I am writing a script that takes one csv file searches a value in another csv file then writes an output depending on the result it finds.
I have been using python's csv. Distreader and writer, I have it working, but it is very inefficient because it is looping through the 2 sets of data until it finds a result.
this is what i have so far, there are a few bits in the code which are specific to my setup (file locations etc) but I'm sure people can see around this;
# Set all csv atributes
cache = {}
in_file = open(sript_path + '/cp_updates/' + update_file, 'r')
reader = csv.DictReader(in_file, delimiter= ',')
out_file = open(sript_path + '/cp_updates/' + update_file + '.new', 'w')
out_file.write("StockNumber,SKU,ChannelProfileID\n")
writer = csv.DictWriter(out_file, fieldnames=('StockNumber', 'SKU', 'ChannelProfileID'), delimiter=',')
check_file = open(sript_path + '/feeds/' + feed_file, 'r')
ch_file_reader = csv.DictReader(check_file, delimiter=',')

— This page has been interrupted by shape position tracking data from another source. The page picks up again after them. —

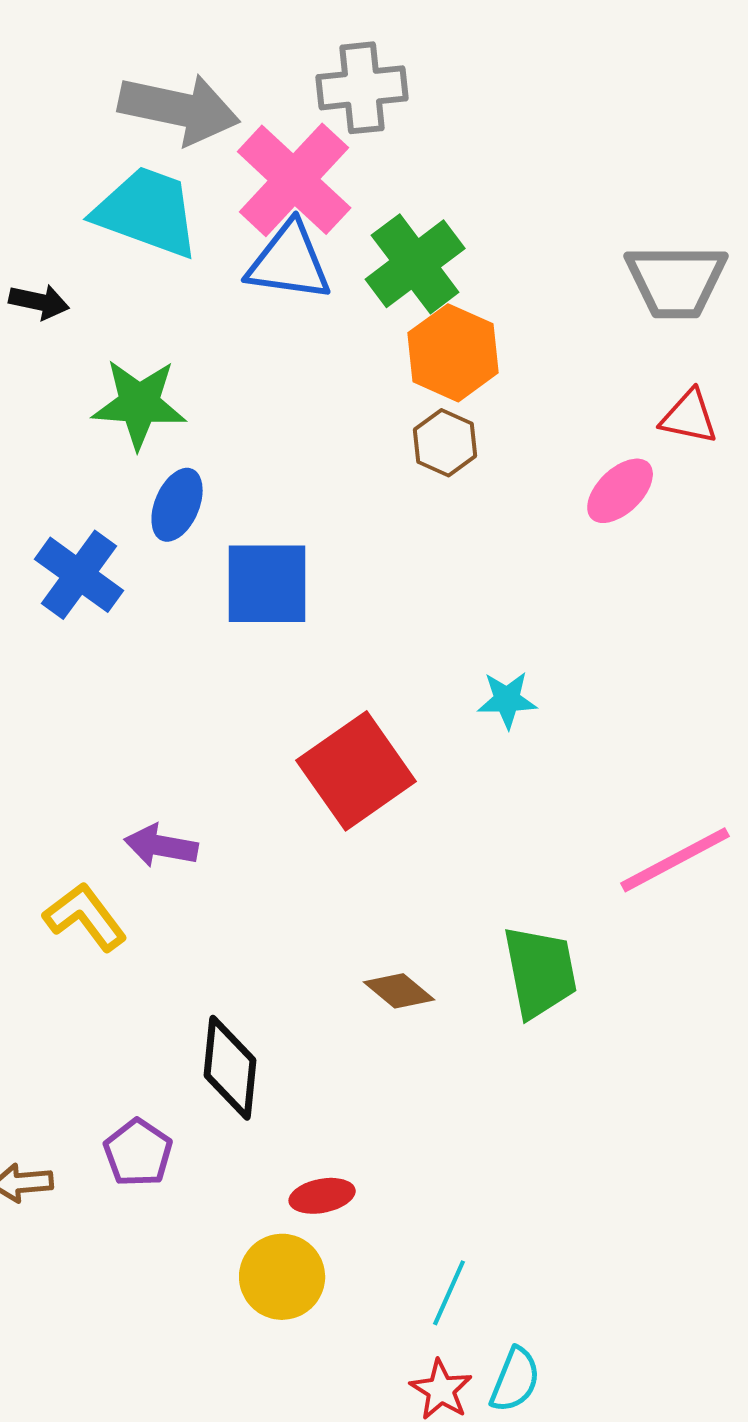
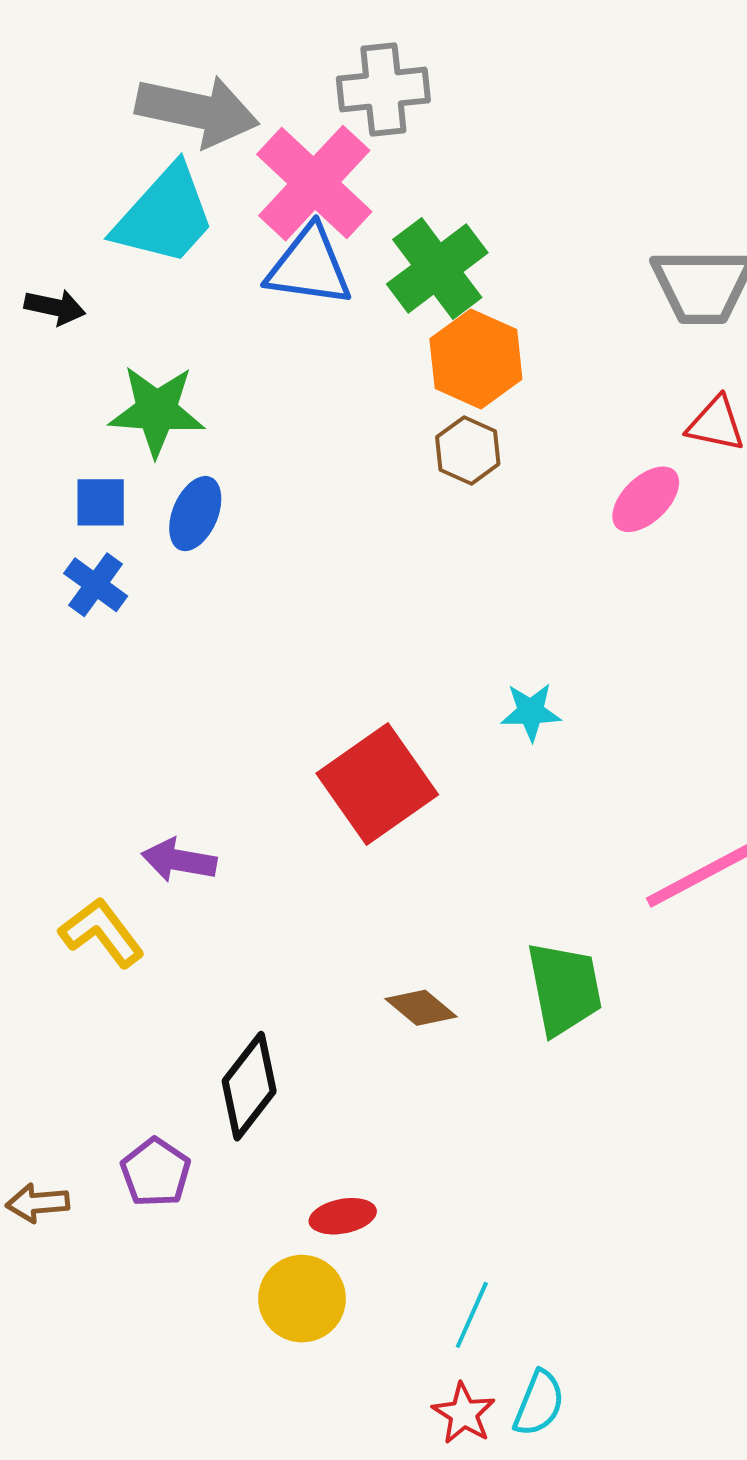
cyan trapezoid: (147, 212) -> (165, 216), turned 112
blue cross: (79, 575) -> (96, 585), size x0.7
blue square: (267, 584) -> (101, 502), moved, size x0.6
black diamond: (230, 1068) -> (249, 1086), turned 32

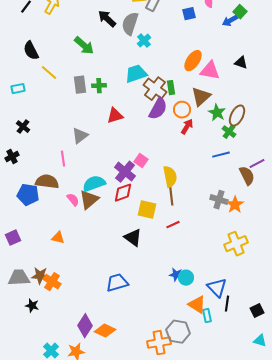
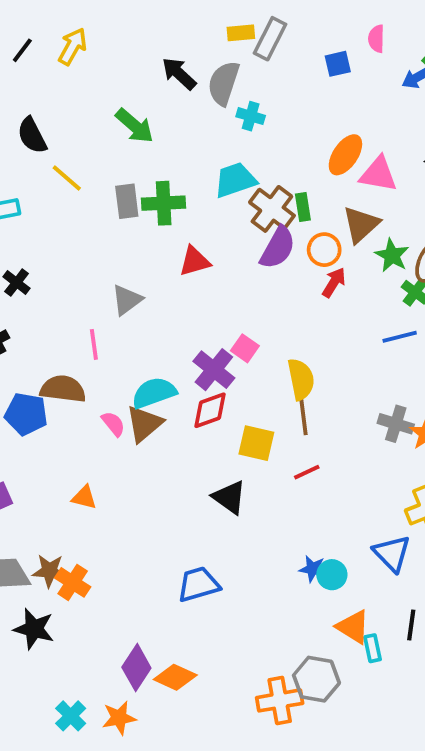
cyan cross: (144, 41) -> (251, 116), turned -32
green cross: (99, 86) -> (164, 203), size x1.5
blue triangle: (217, 288) -> (392, 553), moved
black star: (32, 306) -> (34, 629), size x1.5

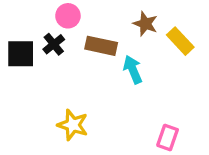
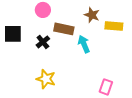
yellow rectangle: (180, 41) -> (114, 26), turned -42
black cross: (54, 44) -> (43, 42), moved

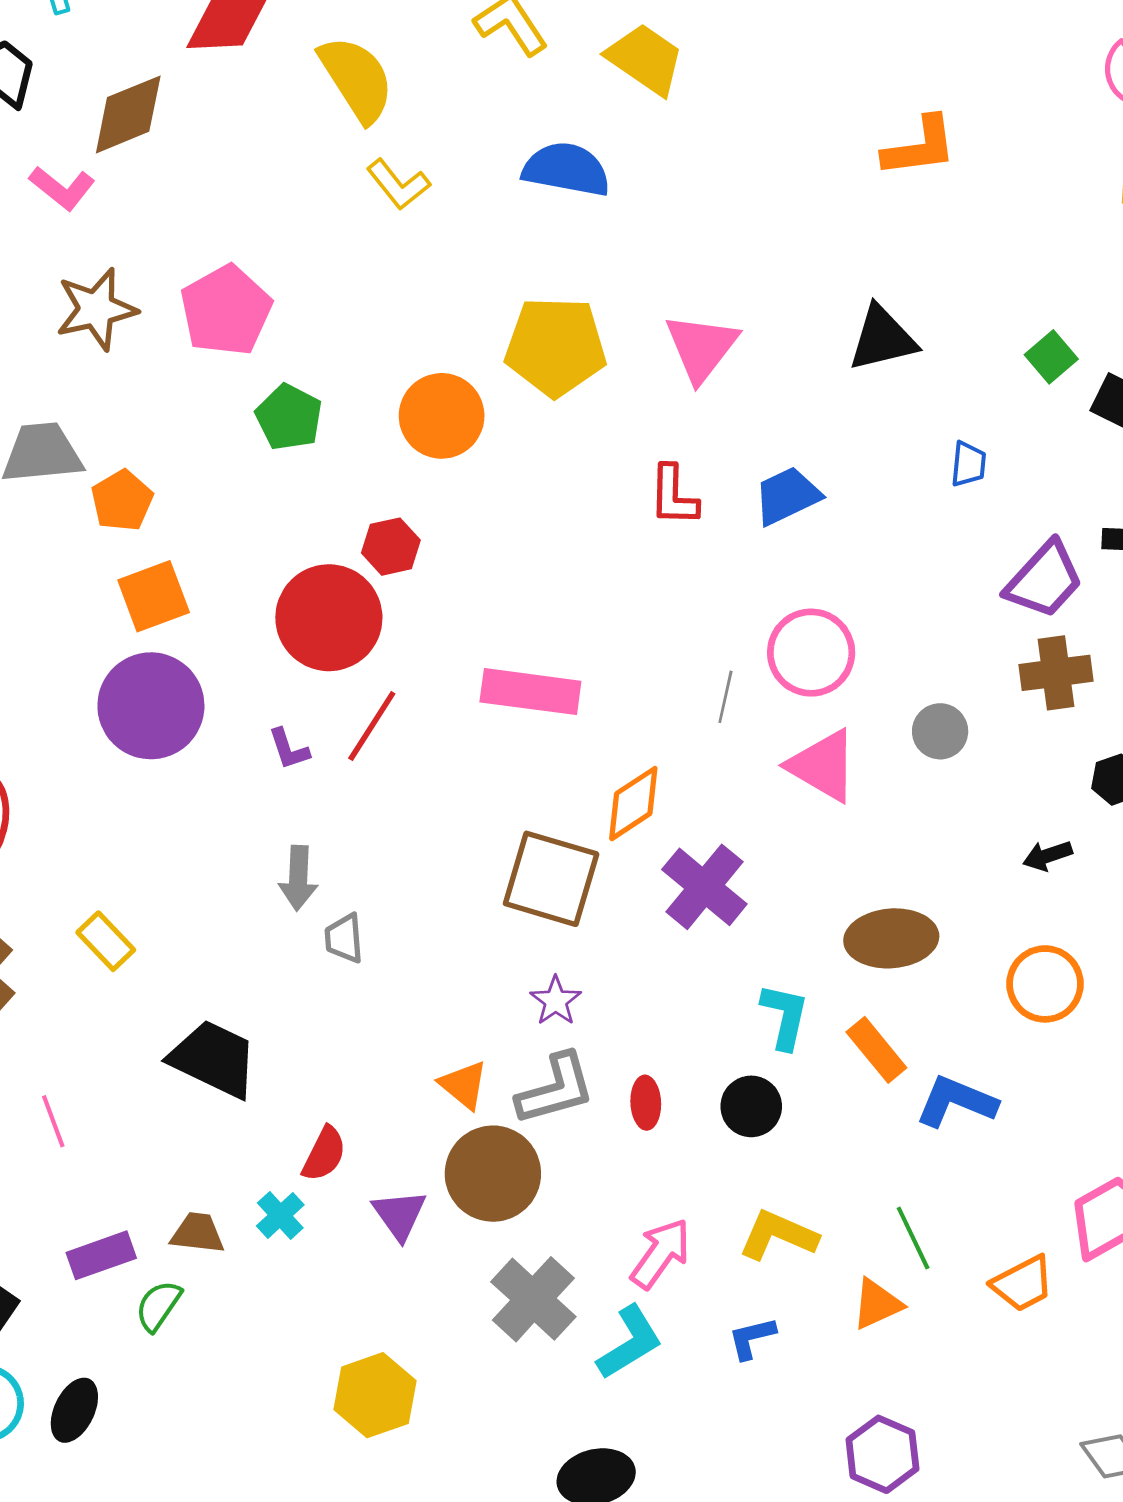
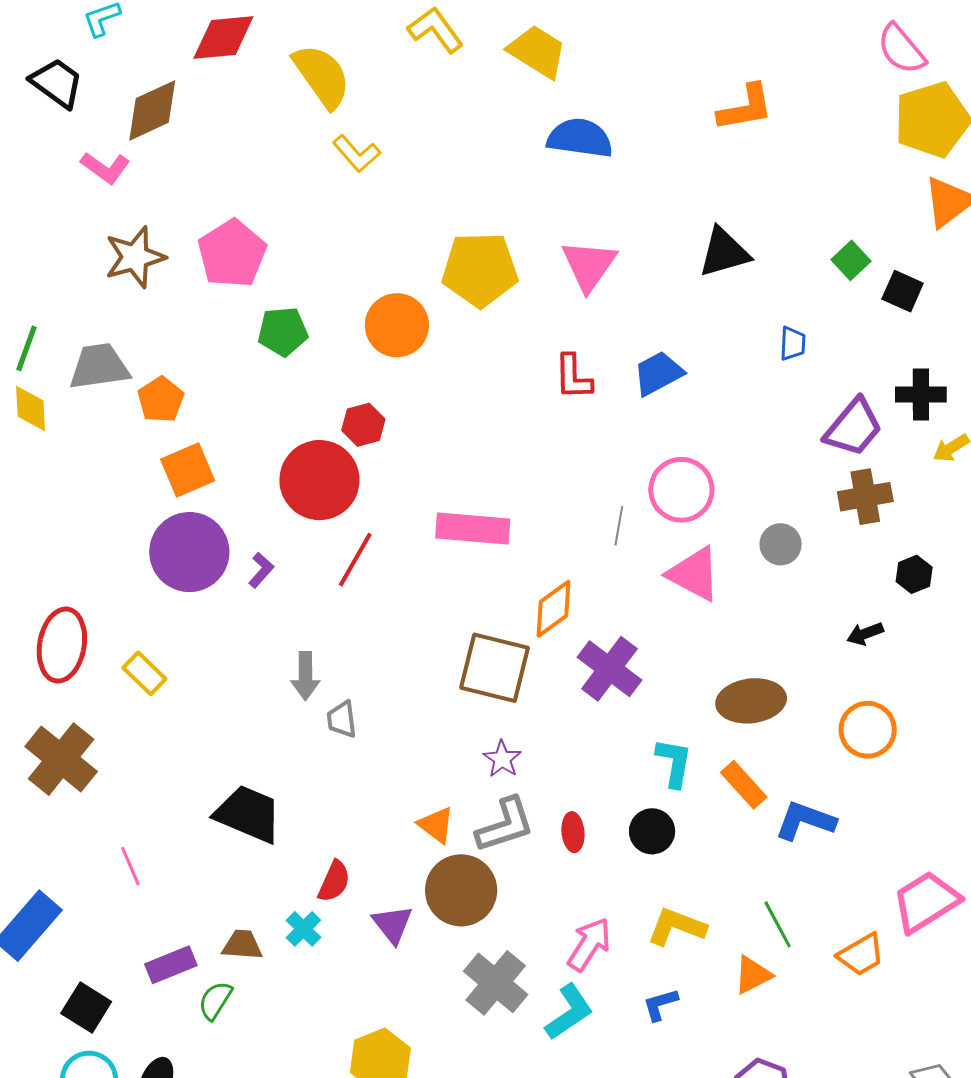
blue semicircle: (566, 169) -> (580, 138), moved
green pentagon: (289, 417) -> (283, 331), turned -30
purple L-shape: (289, 749) -> (261, 570), moved, turned -117
yellow rectangle: (106, 941) -> (144, 673), moved

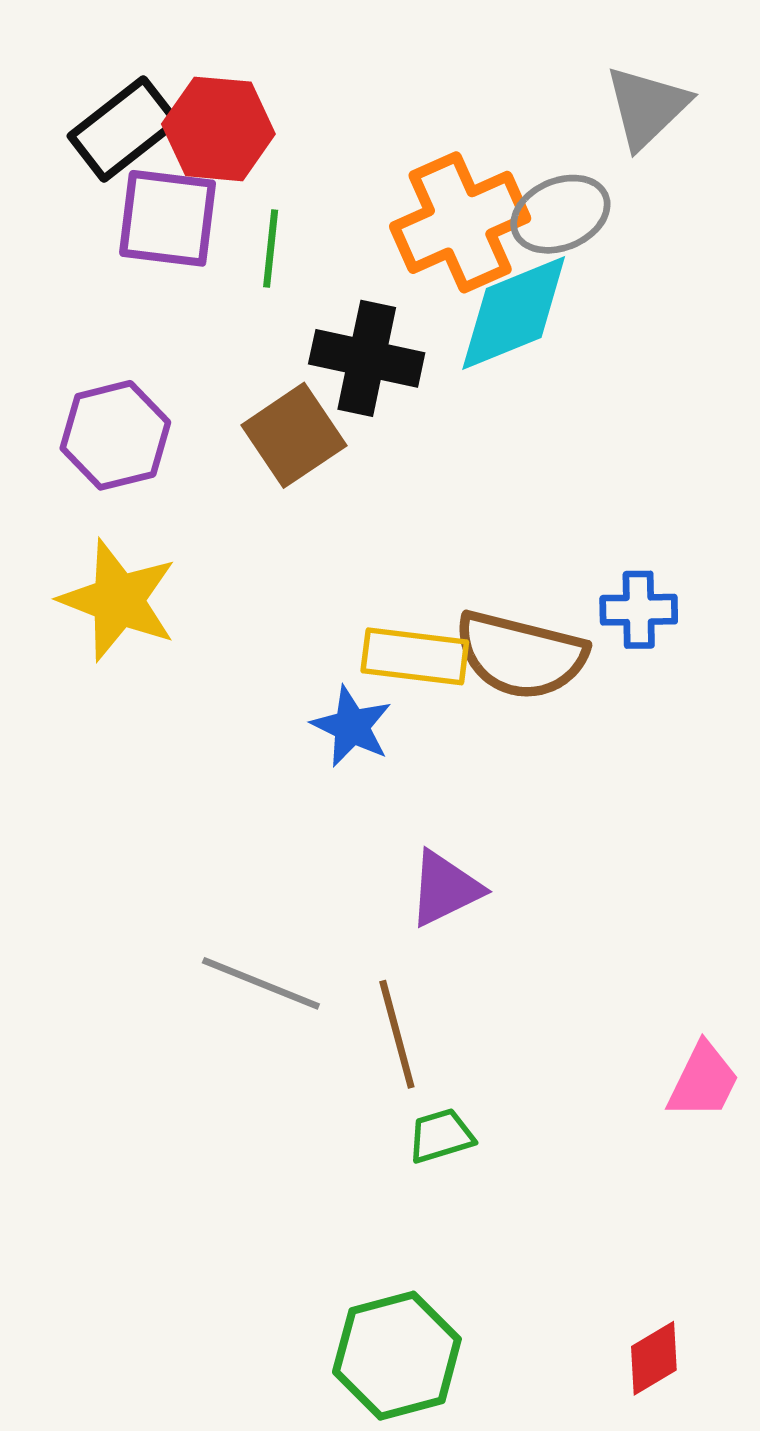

#loop through the csv's, find stock levels and update file
for row in reader:
#print row
check_file.seek(0)
found = False
for ch_row in ch_file_reader:
#if row['SKU'] not in cache:
if ch_row['ProductCode'] == row[' Stock']:
Stk_Lvl = int(ch_row[stk_lvl_header])
if Stk_Lvl > 0:
res = 3746
elif Stk_Lvl == 0:
res = 3745
else:
res = " "
found = True
print ch_row
print res
cache[row['SKU']] = res
if not found:
res = " "
#print ch_row
#print res
cache[row['SKU']] = res
row['ChannelProfileID'] = cache[row['SKU']]
writer.writerow(row)
This is a few lines from my in_file and also the outfile is the same structure, it just updates the ChannelProfileID depending on the results found;
"StockNumber","SKU","ChannelProfileID"
"10m_s-vid#APTIIAMZ","2VV-10",3746
"10m_s-vid#CSE","2VV-10",3746
"1RR-01#CSE","1RR-01",3746
"1RR-01#PCAWS","1RR-01",3746
"1m_s-vid_ext#APTIIAMZ","2VV-101",3746
This is a few line from the check_file;
ProductCode, Description, Supplier, CostPrice, RRPPrice, Stock, Manufacturer, SupplierProductCode, ManuCode, LeadTime
2VV-03,3MTR BLACK SVHS M - M GOLD CABLE - B/Q 100,Cables Direct Ltd,0.43,,930,CDL,2VV-03,2VV-03,1
2VV-05,5MTR BLACK SVHS M - M GOLD CABLE - B/Q 100,Cables Direct Ltd,0.54,,1935,CDL,2VV-05,2VV-05,1
2VV-10,10MTR BLACK SVHS M - M GOLD CABLE - B/Q 50,Cables Direct Ltd,0.86,,1991,CDL,2VV-10,2VV-10,1
So you can see it selects the first line from the in_file, looks up the SKU in the check_file then writes the out_file in the same format as the in_file changing the ChannelProfileID depending what it finds in the Stock field of the check_file, it then goes back to the first line in the check_file and performs the same on the next line on the in_file.
As I say this script is working and outputs exactly what I want, but I believe is slow and inefficient due to having to keep loop through the check_file until it finds a result.
What i'm after is suggestions on how to improve the efficiency, I'm guessing there's a better way to find the data than keep looping through the check_file!??
I am a beginner at python and this is my first post, so I apologize in advance for anything incorrect or unclear, I think I have posted according to forum rules and have clearly set out what my script is doing and the help I am after!
Thanks in advance for any help/suggestions.